[[ THE DATA open ]]
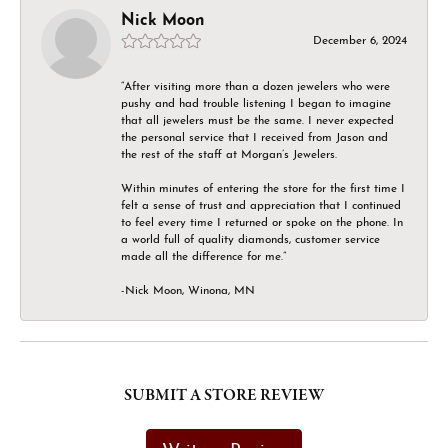
Nick Moon
December 6, 2024
“After visiting more than a dozen jewelers who were
pushy and had trouble listening I began to imagine
that all jewelers must be the same. I never expected
the personal service that I received from Jason and
the rest of the staff at Morgan’s Jewelers.
Within minutes of entering the store for the first time I
felt a sense of trust and appreciation that I continued
to feel every time I returned or spoke on the phone. In
a world full of quality diamonds, customer service
made all the difference for me.”
-Nick Moon, Winona, MN
SUBMIT A STORE REVIEW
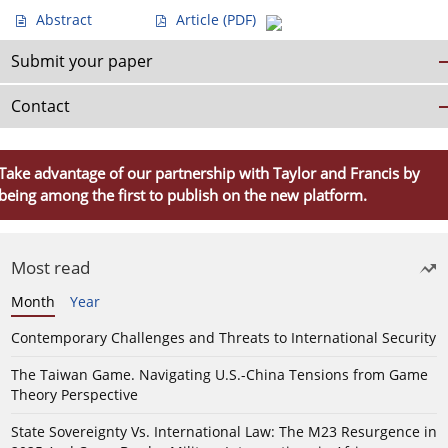
Abstract
Article
(PDF)
Submit your paper
Contact
Take advantage of our partnership with Taylor and Francis by
being among the first to publish on the new platform.
Most read
Month
Year
Contemporary Challenges and Threats to International Security
The Taiwan Game. Navigating U.S.-China Tensions from Game
Theory Perspective
State Sovereignty Vs. International Law: The M23 Resurgence in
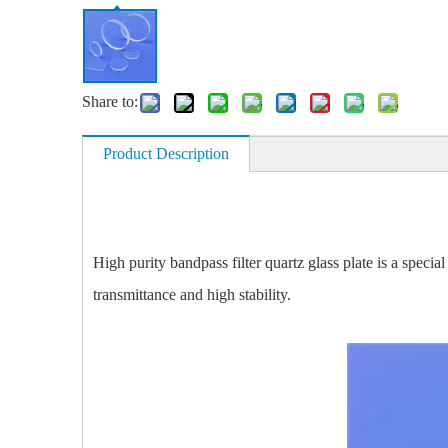
Share to:
Product Description
High purity bandpass filter quartz glass plate is a specia
transmittance and high stability.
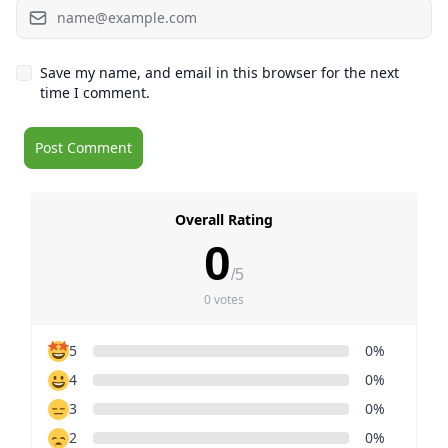
Save my name, and email in this browser for the next
time I comment.
Overall Rating
0
/5
0 votes
5
0%
4
0%
3
0%
2
0%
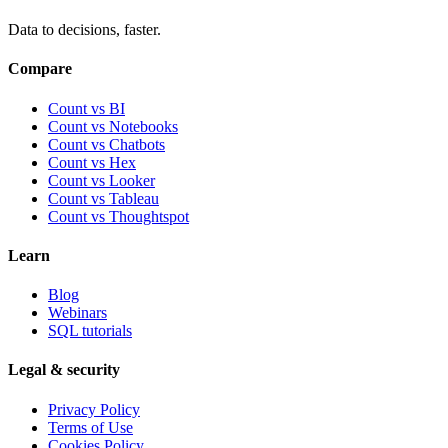
Data to decisions, faster.
Compare
Count vs BI
Count vs Notebooks
Count vs Chatbots
Count vs
Hex
Count vs
Looker
Count vs
Tableau
Count vs
Thoughtspot
Learn
Blog
Webinars
SQL tutorials
Legal & security
Privacy Policy
Terms of Use
Cookies Policy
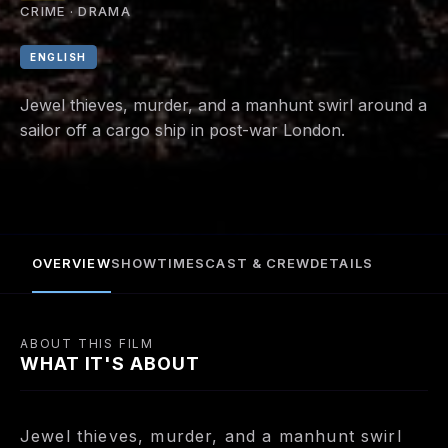
CRIME · DRAMA
ENGLISH
Jewel thieves, murder, and a manhunt swirl around a
sailor off a cargo ship in post-war London.
OVERVIEW
SHOWTIMES
CAST & CREW
DETAILS
ABOUT THIS FILM
WHAT IT'S ABOUT
Jewel thieves, murder, and a manhunt swirl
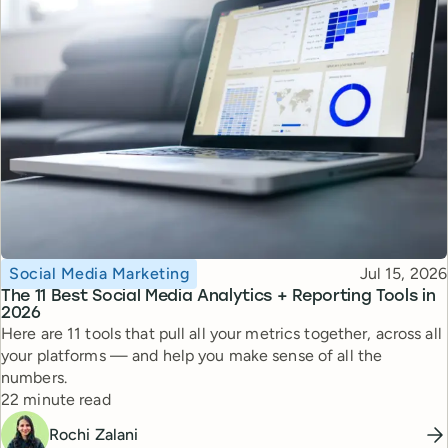
Topic
Published
Social Media Marketing
Jul 15, 2026
The 11 Best Social Media Analytics + Reporting Tools in
2026
Here are 11 tools that pull all your metrics together, across all
your platforms — and help you make sense of all the
numbers.
Reading time
22 minute read
Rochi Zalani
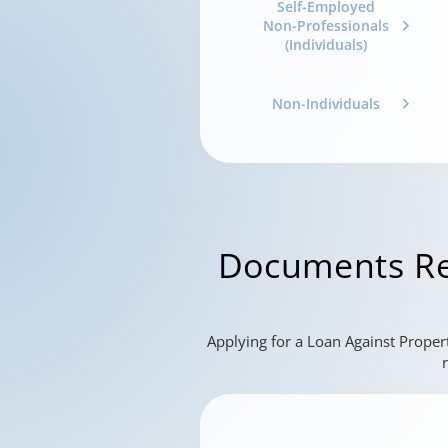
Self-Employed
Non-Professionals
(Individuals)
Non-Individuals
Documents Re
Applying for a Loan Against Proper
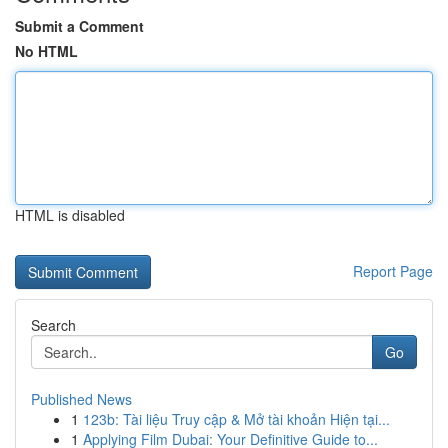
Submit a Comment
No HTML
HTML is disabled
Report Page
Search
Go
Published News
1
123b: Tài liệu Truy cập & Mở tài khoản Hiện tại...
1
Applying Film Dubai: Your Definitive Guide to...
[[ THE DATA closed ]]
#### [ACTIVITY]
Copy out the text of all the records above line by line, unchanged, and leave the pictures out of your answer.

#### [YOUR SOLUTION]
Nick Moon
December 6, 2024
“After visiting more than a dozen jewelers who were
pushy and had trouble listening I began to imagine
that all jewelers must be the same. I never expected
the personal service that I received from Jason and
the rest of the staff at Morgan’s Jewelers.
Within minutes of entering the store for the first time I
felt a sense of trust and appreciation that I continued
to feel every time I returned or spoke on the phone. In
a world full of quality diamonds, customer service
made all the difference for me.”
-Nick Moon, Winona, MN
SUBMIT A STORE REVIEW
Abstract
Article
(PDF)
Submit your paper
Contact
Take advantage of our partnership with Taylor and Francis by
being among the first to publish on the new platform.
Most read
Month
Year
Contemporary Challenges and Threats to International Security
The Taiwan Game. Navigating U.S.-China Tensions from Game
Theory Perspective
State Sovereignty Vs. International Law: The M23 Resurgence in
Share to:
Product Description
High purity bandpass filter quartz glass plate is a specia
transmittance and high stability.
Save my name, and email in this browser for the next
time I comment.
Overall Rating
0
/5
0 votes
5
0%
4
0%
3
0%
2
0%
Data to decisions, faster.
Compare
Count vs BI
Count vs Notebooks
Count vs Chatbots
Count vs
Hex
Count vs
Looker
Count vs
Tableau
Count vs
Thoughtspot
Learn
Blog
Webinars
SQL tutorials
Legal & security
Privacy Policy
Terms of Use
Cookies Policy
CRIME · DRAMA
ENGLISH
Jewel thieves, murder, and a manhunt swirl around a
sailor off a cargo ship in post-war London.
OVERVIEW
SHOWTIMES
CAST & CREW
DETAILS
ABOUT THIS FILM
WHAT IT'S ABOUT
Jewel thieves, murder, and a manhunt swirl
Topic
Published
Social Media Marketing
Jul 15, 2026
The 11 Best Social Media Analytics + Reporting Tools in
2026
Here are 11 tools that pull all your metrics together, across all
your platforms — and help you make sense of all the
numbers.
Reading time
22 minute read
Rochi Zalani
Self-Employed
Non-Professionals
(Individuals)
Non-Individuals
Documents Re
Applying for a Loan Against Proper
Submit a Comment
No HTML
HTML is disabled
Report Page
Search
Go
Published News
1
123b: Tài liệu Truy cập & Mở tài khoản Hiện tại...
1
Applying Film Dubai: Your Definitive Guide to...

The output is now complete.